00:13Et cette semaine, nous décryptons le tout nouveau rapport UBS Art Basel, une étude annuelle qui analyse les grandes tendances du marché mondial de l'art et des antiquités.
00:21Pour en parler, nous accueillons Arnaud Dubois, cofondateur de Matisse, une plateforme d'investissement dans l'art.
00:26Ensemble, nous verrons comment ce rapport peut éclairer sur les stratégies d'investissement dans un contexte marqué par l'arrivée progressive de nouvelles générations de collectionneurs avec de nouveaux goûts, de nouvelles manières de collectionner.
00:37Merci à toutes et tous. Qui nous rejoignez tout de suite, c'est Art et Marché.
00:44Le rapport Art Basel UBS a été dévoilé, publiant une baisse des ventes, mais aussi plusieurs axes d'évolution de marché qui permettent d'établir des stratégies d'investissement intéressantes.
00:55Et pour en parler, je suis ravie d'être avec Arnaud Dubois, cofondateur de Matisse, une plateforme d'investissement dans l'art.
01:01Alors tout d'abord, Arnaud, merci beaucoup d'être avec nous.
01:04Bonjour Sibyla Oudjan.
01:05Est-ce qu'un tel rapport comme ça, c'est fondamental pour votre métier ?
01:09C'est fondamental parce qu'on est une société d'investissement.
01:12On doit savoir dans quelle classe d'actifs on investit.
01:15On parle d'une baisse d'un marché de l'art de 12% par rapport à l'année précédente.
01:20Mais dire que le marché de l'art a baissé de 12%, ça revient exactement à dire que le marché de l'immobilier mondial a monté ou baissé.
01:27Et vous pensez bien que le marché de l'immobilier n'est pas le même à Paris, à Londres, à Tokyo, à New York, que à nos gens le retrouvent.
01:34Avec toutes mes amitiés les plus sincères pour les habitants de nos gens le retrouvent, bien sûr.
01:38Mais avec un marché à plusieurs vitesses, étudier la granulométrie du marché nous permet de préciser notre classe d'actifs.
01:44Et donc, est-ce que là vous avez parlé de 12% ? De ce rapport, qu'est-ce qu'il en ressort ?

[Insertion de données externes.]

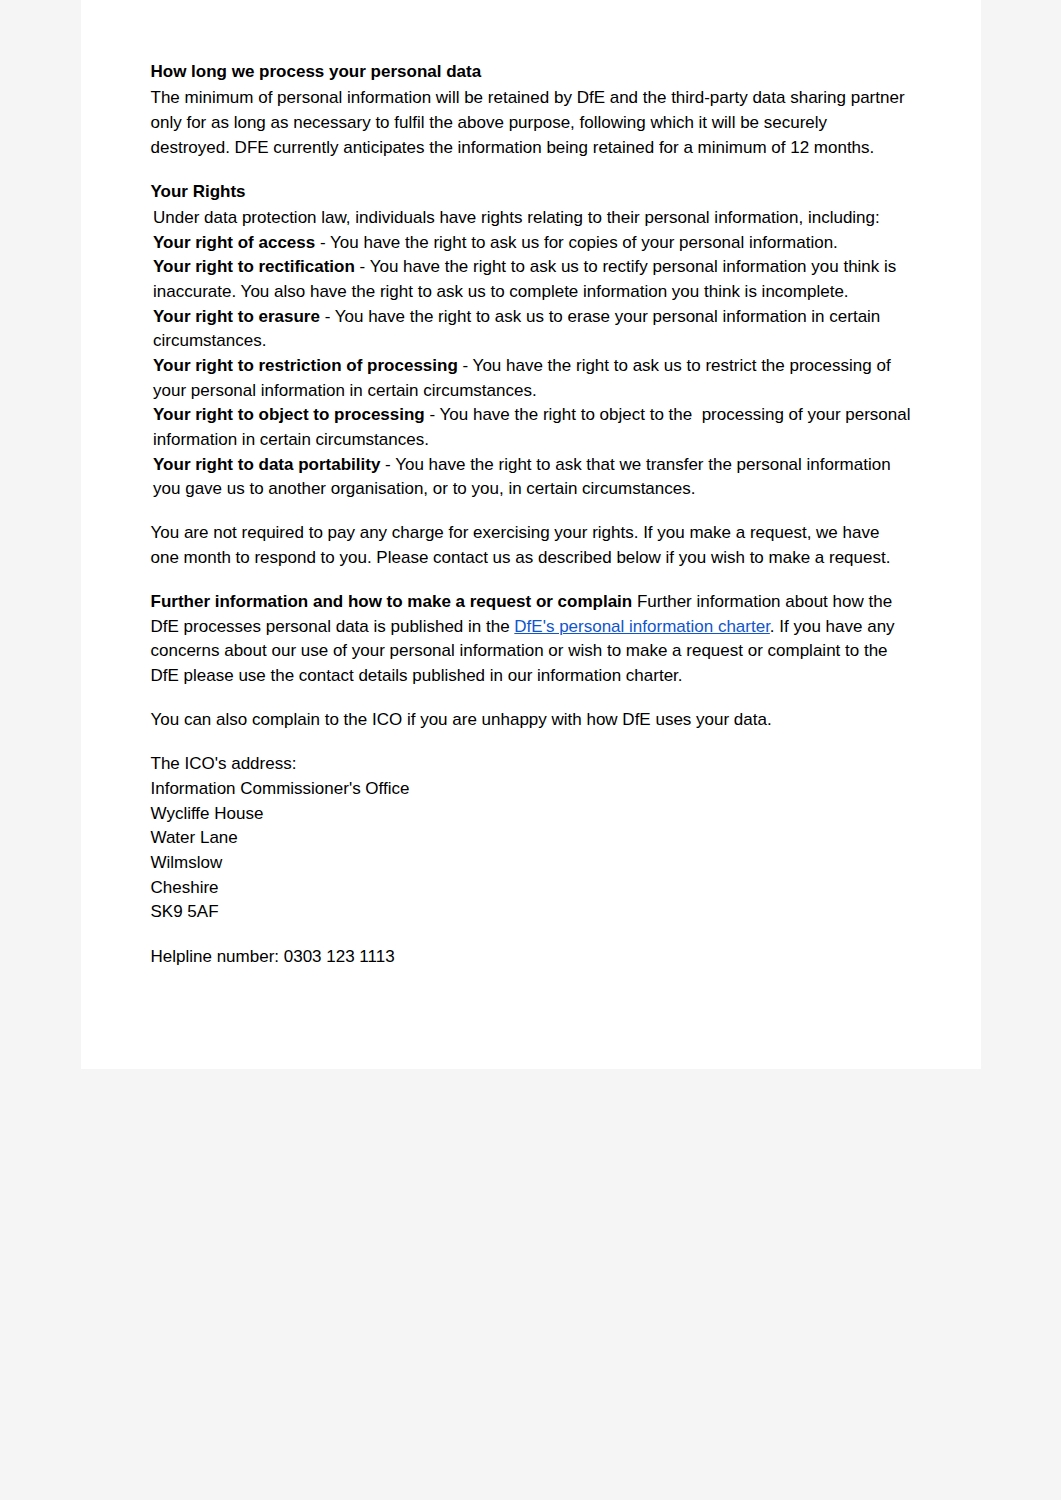How long we process your personal data
The minimum of personal information will be retained by DfE and the third-party data sharing partner only for as long as necessary to fulfil the above purpose, following which it will be securely destroyed. DFE currently anticipates the information being retained for a minimum of 12 months.
Your Rights
Under data protection law, individuals have rights relating to their personal information, including:
Your right of access - You have the right to ask us for copies of your personal information.
Your right to rectification - You have the right to ask us to rectify personal information you think is inaccurate. You also have the right to ask us to complete information you think is incomplete.
Your right to erasure - You have the right to ask us to erase your personal information in certain circumstances.
Your right to restriction of processing - You have the right to ask us to restrict the processing of your personal information in certain circumstances.
Your right to object to processing - You have the right to object to the processing of your personal information in certain circumstances.
Your right to data portability - You have the right to ask that we transfer the personal information you gave us to another organisation, or to you, in certain circumstances.
You are not required to pay any charge for exercising your rights. If you make a request, we have one month to respond to you. Please contact us as described below if you wish to make a request.
Further information and how to make a request or complain Further information about how the DfE processes personal data is published in the DfE's personal information charter. If you have any concerns about our use of your personal information or wish to make a request or complaint to the DfE please use the contact details published in our information charter.
You can also complain to the ICO if you are unhappy with how DfE uses your data.
The ICO's address:
Information Commissioner's Office
Wycliffe House
Water Lane
Wilmslow
Cheshire
SK9 5AF
Helpline number: 0303 123 1113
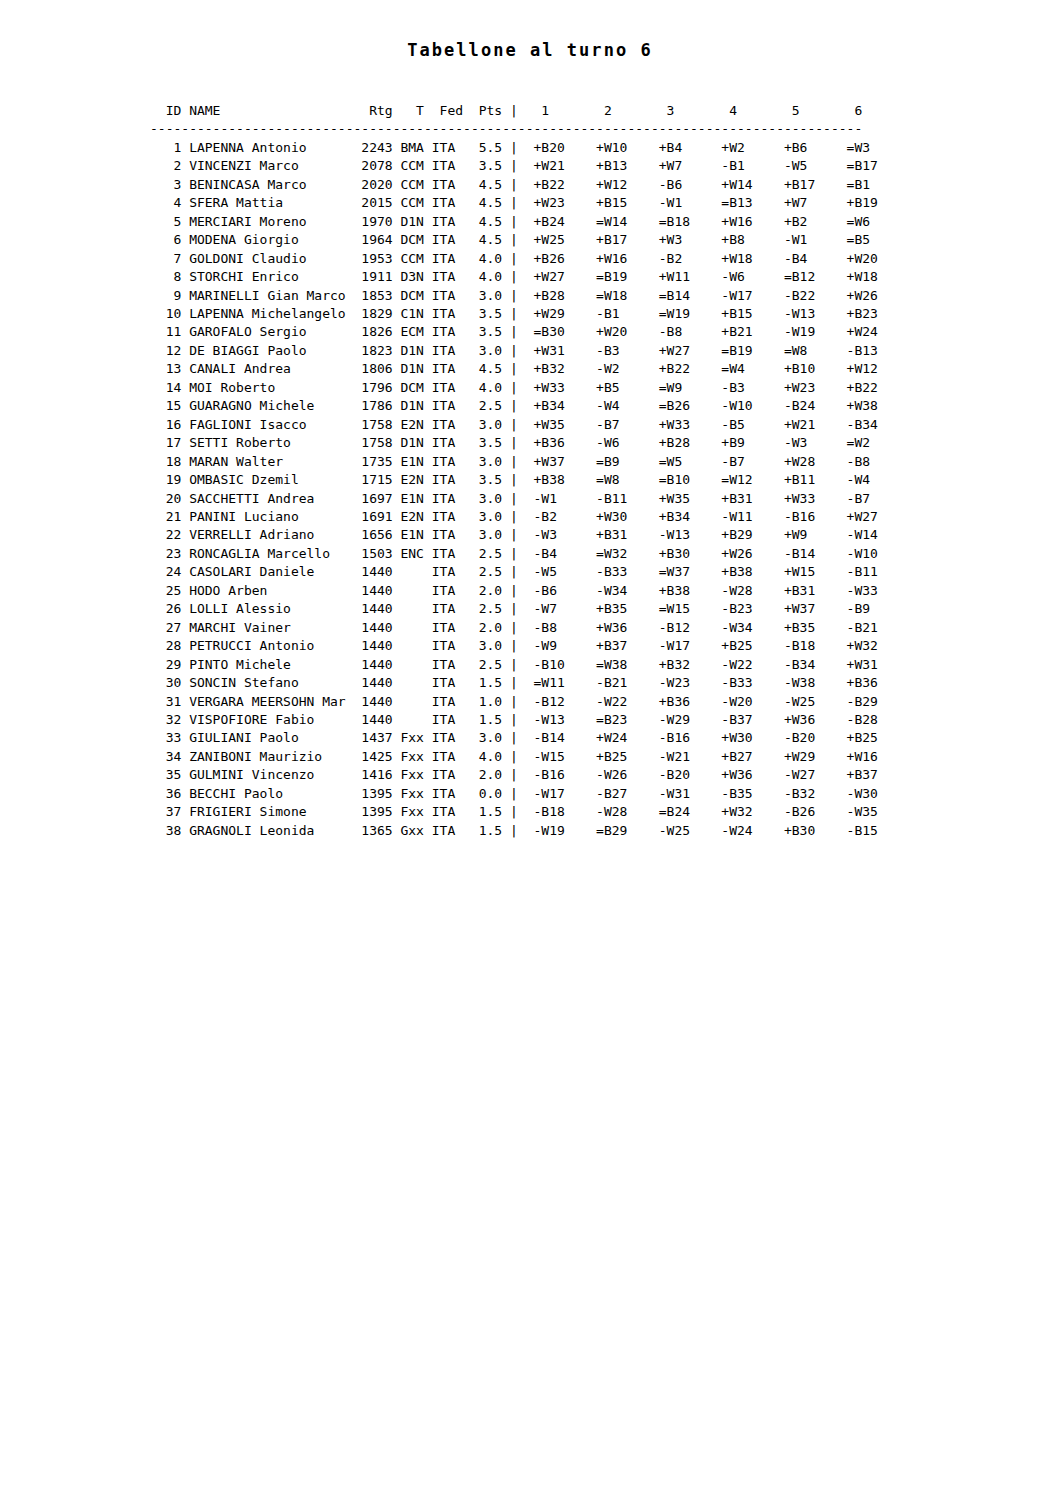Tabellone al turno 6
  ID NAME                   Rtg   T  Fed  Pts |   1       2       3       4       5       6
-------------------------------------------------------------------------------------------
   1 LAPENNA Antonio       2243 BMA ITA   5.5 |  +B20    +W10    +B4     +W2     +B6     =W3
   2 VINCENZI Marco        2078 CCM ITA   3.5 |  +W21    +B13    +W7     -B1     -W5     =B17
   3 BENINCASA Marco       2020 CCM ITA   4.5 |  +B22    +W12    -B6     +W14    +B17    =B1
   4 SFERA Mattia          2015 CCM ITA   4.5 |  +W23    +B15    -W1     =B13    +W7     +B19
   5 MERCIARI Moreno       1970 D1N ITA   4.5 |  +B24    =W14    =B18    +W16    +B2     =W6
   6 MODENA Giorgio        1964 DCM ITA   4.5 |  +W25    +B17    +W3     +B8     -W1     =B5
   7 GOLDONI Claudio       1953 CCM ITA   4.0 |  +B26    +W16    -B2     +W18    -B4     +W20
   8 STORCHI Enrico        1911 D3N ITA   4.0 |  +W27    =B19    +W11    -W6     =B12    +W18
   9 MARINELLI Gian Marco  1853 DCM ITA   3.0 |  +B28    =W18    =B14    -W17    -B22    +W26
  10 LAPENNA Michelangelo  1829 C1N ITA   3.5 |  +W29    -B1     =W19    +B15    -W13    +B23
  11 GAROFALO Sergio       1826 ECM ITA   3.5 |  =B30    +W20    -B8     +B21    -W19    +W24
  12 DE BIAGGI Paolo       1823 D1N ITA   3.0 |  +W31    -B3     +W27    =B19    =W8     -B13
  13 CANALI Andrea         1806 D1N ITA   4.5 |  +B32    -W2     +B22    =W4     +B10    +W12
  14 MOI Roberto           1796 DCM ITA   4.0 |  +W33    +B5     =W9     -B3     +W23    +B22
  15 GUARAGNO Michele      1786 D1N ITA   2.5 |  +B34    -W4     =B26    -W10    -B24    +W38
  16 FAGLIONI Isacco       1758 E2N ITA   3.0 |  +W35    -B7     +W33    -B5     +W21    -B34
  17 SETTI Roberto         1758 D1N ITA   3.5 |  +B36    -W6     +B28    +B9     -W3     =W2
  18 MARAN Walter          1735 E1N ITA   3.0 |  +W37    =B9     =W5     -B7     +W28    -B8
  19 OMBASIC Dzemil        1715 E2N ITA   3.5 |  +B38    =W8     =B10    =W12    +B11    -W4
  20 SACCHETTI Andrea      1697 E1N ITA   3.0 |  -W1     -B11    +W35    +B31    +W33    -B7
  21 PANINI Luciano        1691 E2N ITA   3.0 |  -B2     +W30    +B34    -W11    -B16    +W27
  22 VERRELLI Adriano      1656 E1N ITA   3.0 |  -W3     +B31    -W13    +B29    +W9     -W14
  23 RONCAGLIA Marcello    1503 ENC ITA   2.5 |  -B4     =W32    +B30    +W26    -B14    -W10
  24 CASOLARI Daniele      1440     ITA   2.5 |  -W5     -B33    =W37    +B38    +W15    -B11
  25 HODO Arben            1440     ITA   2.0 |  -B6     -W34    +B38    -W28    +B31    -W33
  26 LOLLI Alessio         1440     ITA   2.5 |  -W7     +B35    =W15    -B23    +W37    -B9
  27 MARCHI Vainer         1440     ITA   2.0 |  -B8     +W36    -B12    -W34    +B35    -B21
  28 PETRUCCI Antonio      1440     ITA   3.0 |  -W9     +B37    -W17    +B25    -B18    +W32
  29 PINTO Michele         1440     ITA   2.5 |  -B10    =W38    +B32    -W22    -B34    +W31
  30 SONCIN Stefano        1440     ITA   1.5 |  =W11    -B21    -W23    -B33    -W38    +B36
  31 VERGARA MEERSOHN Mar  1440     ITA   1.0 |  -B12    -W22    +B36    -W20    -W25    -B29
  32 VISPOFIORE Fabio      1440     ITA   1.5 |  -W13    =B23    -W29    -B37    +W36    -B28
  33 GIULIANI Paolo        1437 Fxx ITA   3.0 |  -B14    +W24    -B16    +W30    -B20    +B25
  34 ZANIBONI Maurizio     1425 Fxx ITA   4.0 |  -W15    +B25    -W21    +B27    +W29    +W16
  35 GULMINI Vincenzo      1416 Fxx ITA   2.0 |  -B16    -W26    -B20    +W36    -W27    +B37
  36 BECCHI Paolo          1395 Fxx ITA   0.0 |  -W17    -B27    -W31    -B35    -B32    -W30
  37 FRIGIERI Simone       1395 Fxx ITA   1.5 |  -B18    -W28    =B24    +W32    -B26    -W35
  38 GRAGNOLI Leonida      1365 Gxx ITA   1.5 |  -W19    =B29    -W25    -W24    +B30    -B15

01:51Quels sont les chiffres clés qui vous intéressent particulièrement ?
01:54Alors moi ce qui m'intéresse lorsque je regarde un rapport comme ça, c'est plusieurs chiffres.
01:57Le premier, c'est la segmentation du marché.
02:00Par exemple, lorsqu'on regarde les œuvres qui sont échangées dans le monde,
02:04on se rend compte que l'immense majorité des transactions se font sur des œuvres réalisées au XXe siècle.
02:11Je ne cesse de le dire, mais le marché de l'art cesse de nous surprendre.
02:15Il est extrêmement contre-intuitif.
02:17Un marché de l'art ancien représente moins de 8% du marché de l'art mondial.
02:23Donc depuis les impressionnistes en 1870 jusqu'à nos jours,
02:28nous avons plus de 90% du marché de l'art mondial en valeur et en volume.
02:34Ne vous dirigez pas ou peu sur des artistes lorsque vous investissez
02:39avec une profondeur de marché faible, ça s'explique tout naturellement.
02:44Ces artistes sont dans les musées pour en grande partie d'entre eux
02:47et donc il est normal que l'on ne trouve pas ces œuvres.
02:50S'il n'y a pas d'œuvres, il n'y a pas ou peu de marché.
02:54Lorsqu'on regarde plus précisément, on se rend compte qu'une œuvre sur deux
02:57vendue dans le monde a été réalisée par un artiste américain.
03:01Une œuvre sur deux vendue dans le monde a été vendue aux États-Unis.
03:05Maintenant, lorsqu'on regarde les prix, on se rend compte qu'on a un marché à trois vitesses.
03:12D'abord les œuvres à moins de 50 000 dollars et ces œuvres à moins de 50 000 dollars
03:16représentent 95% du marché de l'art mondial en volume.
03:22Mais attention, 95% du marché de l'art mondial en volume ne représente seulement
03:26que 17% du marché de l'art mondial en valeur.
03:29Lorsqu'on regarde l'extrémum en face, les œuvres à plus de 10 millions, certes c'est 0,2% du marché de l'art mondial en volume
03:38mais c'est 18% du marché de l'art mondial en valeur.
03:42En somme, les œuvres à moins de 50 000 et à plus de 10 millions pèsent le même poids en valeur.
03:47Et donc ça, comment est-ce qu'on peut l'appliquer dans nos stratégies d'investissement ?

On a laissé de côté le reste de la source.